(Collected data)
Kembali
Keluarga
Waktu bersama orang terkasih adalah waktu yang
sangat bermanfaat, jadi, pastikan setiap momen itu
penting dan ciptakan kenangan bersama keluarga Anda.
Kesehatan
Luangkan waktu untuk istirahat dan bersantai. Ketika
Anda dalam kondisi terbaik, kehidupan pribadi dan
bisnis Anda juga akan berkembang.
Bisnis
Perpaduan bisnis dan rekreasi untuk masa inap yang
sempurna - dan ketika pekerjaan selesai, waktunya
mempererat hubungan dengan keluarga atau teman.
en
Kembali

* * *

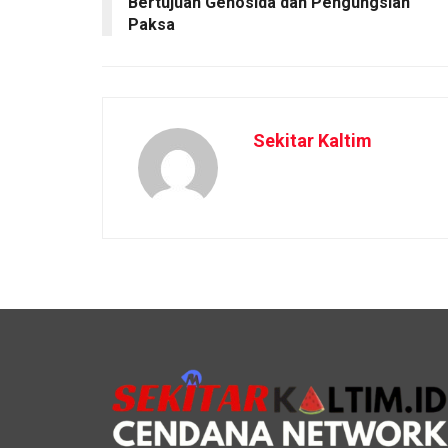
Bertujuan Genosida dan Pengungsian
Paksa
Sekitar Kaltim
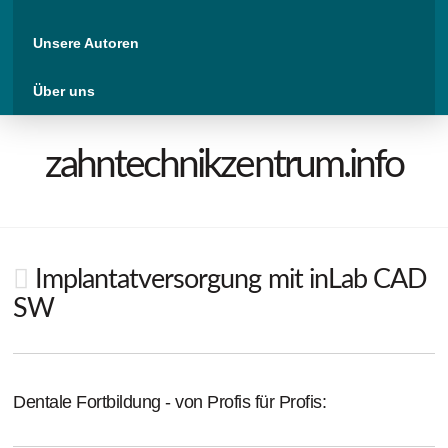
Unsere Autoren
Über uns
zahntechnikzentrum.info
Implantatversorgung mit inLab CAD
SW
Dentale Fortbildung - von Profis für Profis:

What the task requires
Return every line from the one containing "Bertujuan Genosida dan Pengungsian" down to the one containing "Dentale Fortbildung - von", both included, with the wording unchanged. Leave out any pictures.

Solved problem
Bertujuan Genosida dan Pengungsian
Paksa
Sekitar Kaltim
Unsere Autoren
Über uns
zahntechnikzentrum.info
Implantatversorgung mit inLab CAD
SW
Dentale Fortbildung - von Profis für Profis:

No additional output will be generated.